Art belongs to all of us. How do we ensure that the making and enjoyment of art is accessible to Mainers? Suzette McAvoy, Director of the Center for Maine Contemporary Art, and Roger Dell, Director of Education at the Farnsworth Museum, answer this question on our most recent episode of the Dr. Lisa Radio Hour & Podcast.

Guests

Suzette McAvoy

Suzette McAvoy

Suzette McAvoy has served as director and curator of CMCA since September 2010. She previously served as chief curator of the Farnsworth Art Museum in Rockland, Maine, and has more than 30 years experience in the art field. She has lectured and written extensively on the art and artists of Maine, and has organized national traveling exhibitions of the work of Louise Nevelson, Alex Katz, Kenneth Noland, Lois Dodd, Karl Schrag, and Alan Magee. Prior to moving to Maine in 1988, she was the director of the University of Rhode Island Art Galleries. She has also worked at the Herbert F. Johnson Museum of Art, Cornell University, and the Museum of American History, Smithsonian Institution. Ms. McAvoy received a B.A. in art history from William Smith College and an M.A. in museum studies from the Cooperstown Graduate Program.

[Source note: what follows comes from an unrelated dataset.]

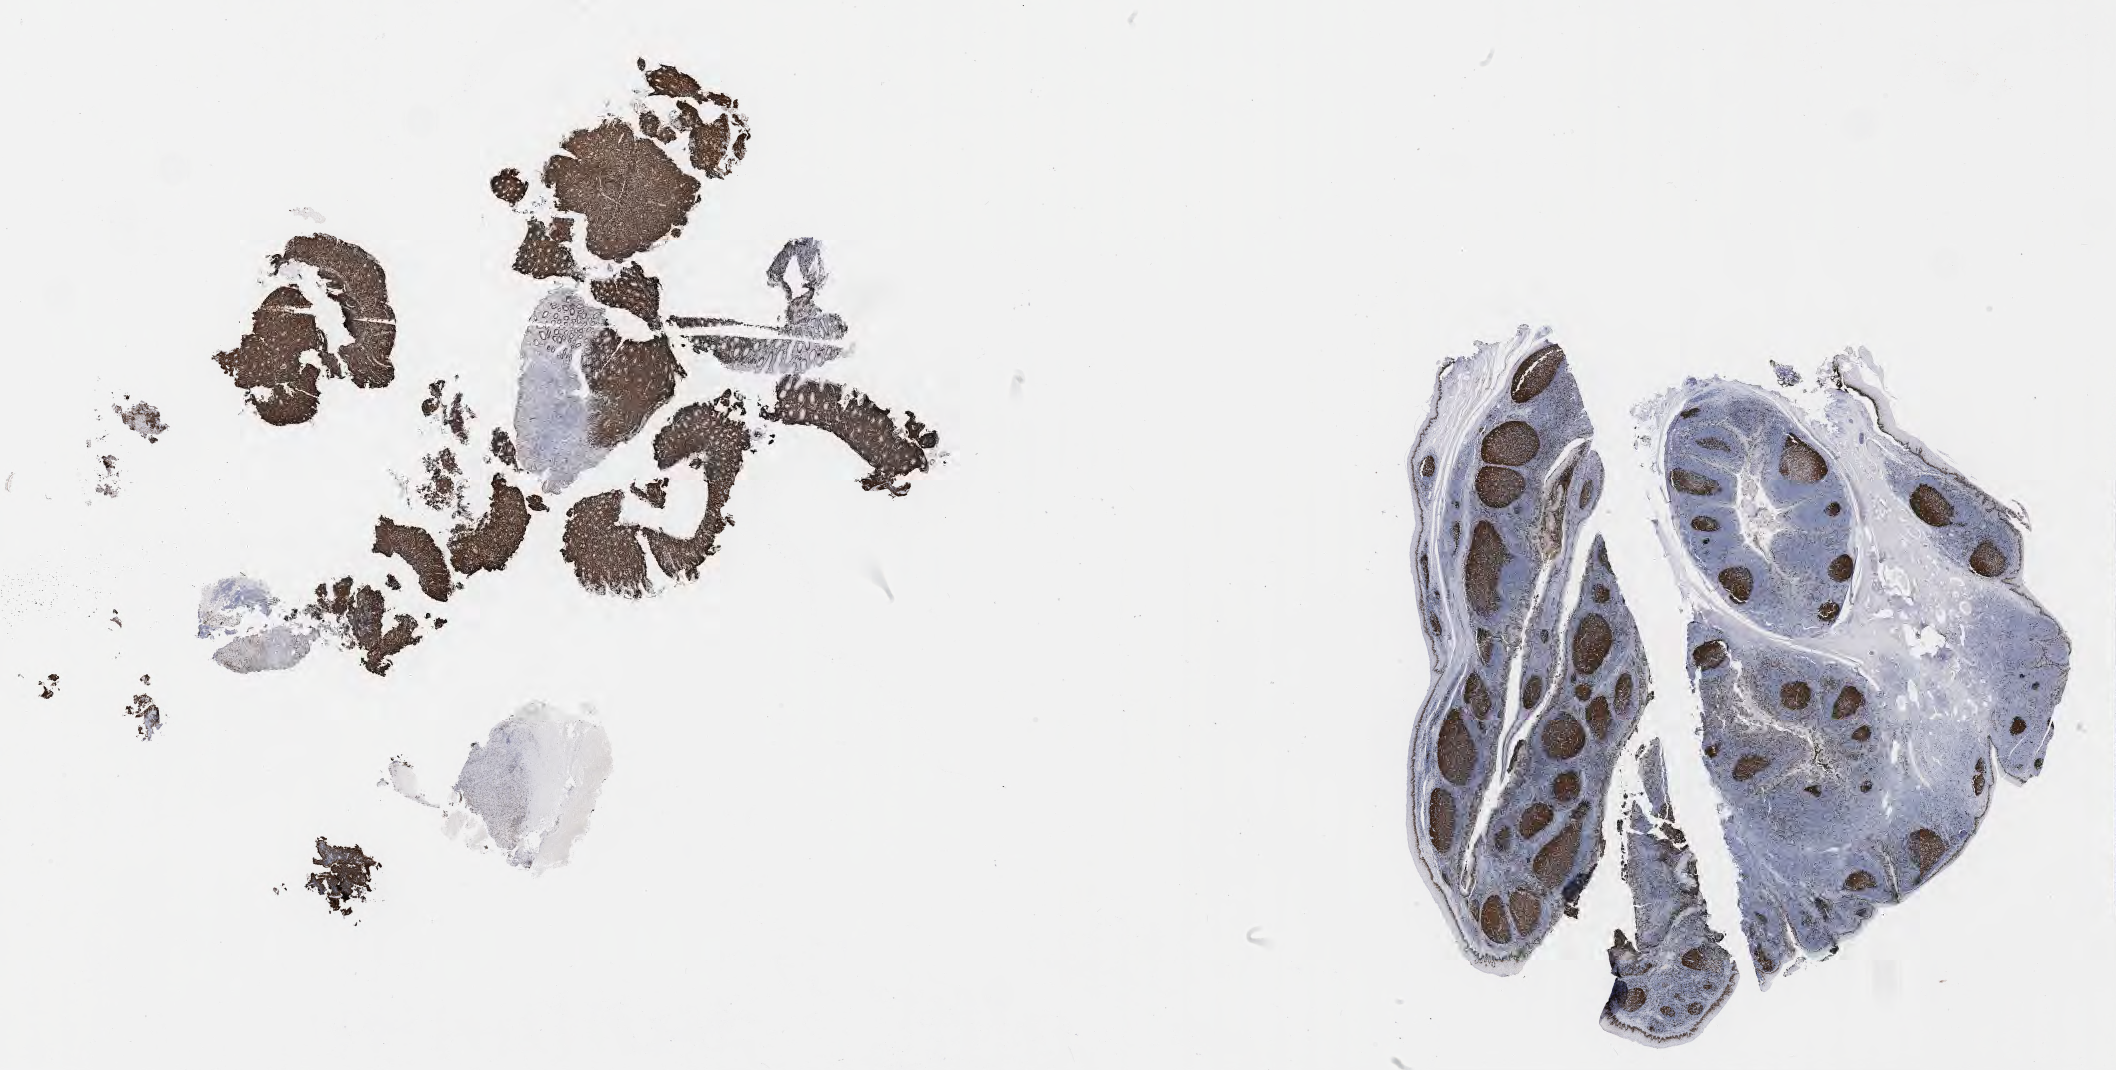
Whole-slide image, immunohistochemical stain for Ki-67, low-resolution overview of the scanned area, about 34.2 x 17.3 mm; tumor tissue. Male patient, aged 56.
* histologic diagnosis: Burkitt lymphoma, NOS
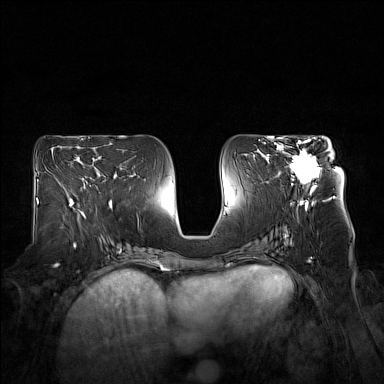
Breast MRI (dynamic contrast-enhanced), one axial slice; position 79 of 160 along the scan axis; dynamic contrast-enhanced series, time point 2 of 7 at this slice position (early post-contrast); 1.5 T; TE 1.8 ms, TR 5 ms; 1 mm slice thickness; 384 × 384 image matrix, field of view 360 × 360 mm. Female patient.
Outlined on this slice (semi-automatically segmented with operator editing):
- enhancing-tissue mask used for the functional tumour volume (all voxels passing the contrast-enhancement thresholds inside the analysis volume; usually the tumour): bounding box [x1, y1, x2, y2] px = [276, 140, 332, 194]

She lives in Belfast, Maine.

Roger Dell

Roger Dell

Roger Dell has been curator of gallery education at the Honolulu Academy of Arts, director of education at the Chicago Museum of Contemporary Art, director of education at the Fitchburg Art Museum, Massachusetts, and is currently is director of education at the Farnsworth Art Museum, Maine. Dell has created innovative art museum education programs for students and adults and has lectured widely on art history, arts education and museums. In Chicago, Dell was one of the managers who built a new $60 million Museum of Contemporary Art, overseeing the design and programming of the education space. In Fitchburg, Dell was the lead person in the creation of the Museum Partnership School, an arts magnet middle school within the Fitchburg Art Museum and an adjacent school building. This unique collaboration between a public school system and a private art museum afforded students the opportunity to take their classes in an art museum, where artworks were used as texts, and art was integrated into the curriculum of each and every subject.